What this task involves:
Set out exactly, line by line, the stretch of data below that begins at the line containing "acquire from the" and ends at the line containing "the Texas Constitution.", with both ends kept.

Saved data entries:
◆ ◆ ◆ ◆
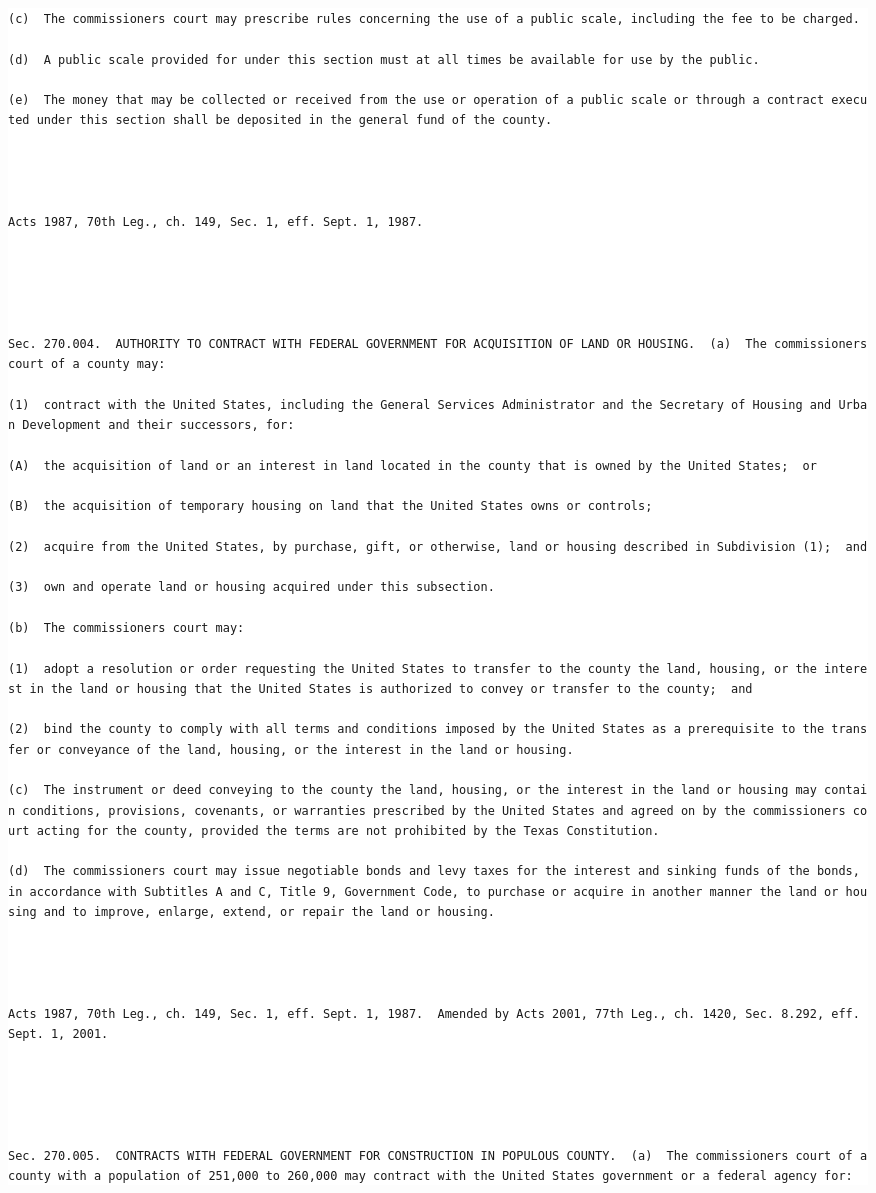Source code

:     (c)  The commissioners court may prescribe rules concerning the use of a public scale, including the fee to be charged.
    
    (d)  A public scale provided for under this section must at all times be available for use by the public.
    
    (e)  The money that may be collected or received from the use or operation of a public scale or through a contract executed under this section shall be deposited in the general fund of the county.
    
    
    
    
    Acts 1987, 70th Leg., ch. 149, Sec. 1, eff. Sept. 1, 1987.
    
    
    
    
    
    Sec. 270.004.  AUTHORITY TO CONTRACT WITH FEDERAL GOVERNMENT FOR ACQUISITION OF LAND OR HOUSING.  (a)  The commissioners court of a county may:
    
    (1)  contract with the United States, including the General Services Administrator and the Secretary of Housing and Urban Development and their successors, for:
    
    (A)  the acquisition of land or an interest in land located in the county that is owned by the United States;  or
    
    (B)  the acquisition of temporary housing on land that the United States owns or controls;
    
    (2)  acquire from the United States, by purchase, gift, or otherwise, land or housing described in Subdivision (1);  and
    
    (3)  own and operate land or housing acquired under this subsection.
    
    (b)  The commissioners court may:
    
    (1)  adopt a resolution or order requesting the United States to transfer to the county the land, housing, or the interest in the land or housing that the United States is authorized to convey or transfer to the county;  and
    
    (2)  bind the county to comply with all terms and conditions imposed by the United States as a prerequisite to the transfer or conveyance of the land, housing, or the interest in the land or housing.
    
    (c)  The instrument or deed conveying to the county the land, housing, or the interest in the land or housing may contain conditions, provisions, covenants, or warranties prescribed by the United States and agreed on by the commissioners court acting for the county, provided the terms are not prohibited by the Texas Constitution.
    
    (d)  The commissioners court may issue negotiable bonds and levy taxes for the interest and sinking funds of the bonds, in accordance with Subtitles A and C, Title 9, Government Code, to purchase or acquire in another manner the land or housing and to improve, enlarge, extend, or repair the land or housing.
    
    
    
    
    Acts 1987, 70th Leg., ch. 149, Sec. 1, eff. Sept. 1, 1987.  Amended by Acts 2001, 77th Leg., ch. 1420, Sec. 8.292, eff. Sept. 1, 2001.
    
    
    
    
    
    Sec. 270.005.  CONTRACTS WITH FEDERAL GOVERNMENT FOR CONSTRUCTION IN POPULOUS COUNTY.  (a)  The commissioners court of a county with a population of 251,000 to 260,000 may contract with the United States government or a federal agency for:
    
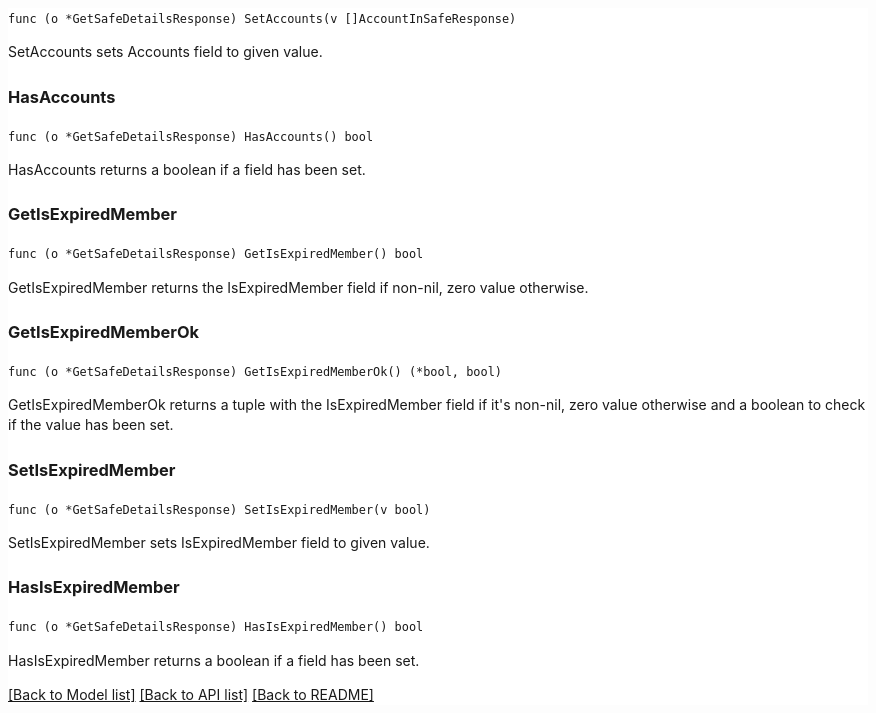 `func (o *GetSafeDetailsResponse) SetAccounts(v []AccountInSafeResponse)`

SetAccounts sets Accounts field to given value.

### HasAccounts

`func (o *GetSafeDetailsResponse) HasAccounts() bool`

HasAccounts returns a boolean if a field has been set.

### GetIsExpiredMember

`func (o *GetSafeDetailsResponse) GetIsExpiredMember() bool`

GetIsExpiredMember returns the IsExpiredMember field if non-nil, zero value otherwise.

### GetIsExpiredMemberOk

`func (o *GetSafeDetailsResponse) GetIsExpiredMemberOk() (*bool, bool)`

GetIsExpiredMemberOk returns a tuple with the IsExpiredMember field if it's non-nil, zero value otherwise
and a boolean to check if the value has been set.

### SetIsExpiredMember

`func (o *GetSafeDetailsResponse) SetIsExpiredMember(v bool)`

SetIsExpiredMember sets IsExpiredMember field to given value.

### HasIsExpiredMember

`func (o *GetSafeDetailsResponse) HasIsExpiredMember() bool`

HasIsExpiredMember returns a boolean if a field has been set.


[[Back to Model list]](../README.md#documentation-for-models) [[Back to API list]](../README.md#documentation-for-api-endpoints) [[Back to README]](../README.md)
◆ ◆ ◆ ◆
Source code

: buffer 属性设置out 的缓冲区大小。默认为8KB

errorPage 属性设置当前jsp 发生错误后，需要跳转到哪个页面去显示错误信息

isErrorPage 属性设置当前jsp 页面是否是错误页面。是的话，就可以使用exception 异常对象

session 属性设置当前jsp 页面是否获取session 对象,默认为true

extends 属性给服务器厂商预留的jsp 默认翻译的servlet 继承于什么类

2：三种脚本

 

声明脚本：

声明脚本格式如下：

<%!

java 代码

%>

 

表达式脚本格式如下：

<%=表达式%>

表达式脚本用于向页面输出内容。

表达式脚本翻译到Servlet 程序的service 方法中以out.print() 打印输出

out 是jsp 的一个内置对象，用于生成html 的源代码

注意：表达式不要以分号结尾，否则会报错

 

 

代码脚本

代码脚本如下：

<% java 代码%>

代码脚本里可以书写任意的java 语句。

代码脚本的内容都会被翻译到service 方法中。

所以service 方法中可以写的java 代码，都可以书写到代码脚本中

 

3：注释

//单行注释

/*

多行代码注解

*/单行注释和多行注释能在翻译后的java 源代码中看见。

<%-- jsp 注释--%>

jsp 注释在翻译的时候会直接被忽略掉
◆ ◆ ◆ ◆
Written response:
    (2)  acquire from the United States, by purchase, gift, or otherwise, land or housing described in Subdivision (1);  and
    
    (3)  own and operate land or housing acquired under this subsection.
    
    (b)  The commissioners court may:
    
    (1)  adopt a resolution or order requesting the United States to transfer to the county the land, housing, or the interest in the land or housing that the United States is authorized to convey or transfer to the county;  and
    
    (2)  bind the county to comply with all terms and conditions imposed by the United States as a prerequisite to the transfer or conveyance of the land, housing, or the interest in the land or housing.
    
    (c)  The instrument or deed conveying to the county the land, housing, or the interest in the land or housing may contain conditions, provisions, covenants, or warranties prescribed by the United States and agreed on by the commissioners court acting for the county, provided the terms are not prohibited by the Texas Constitution.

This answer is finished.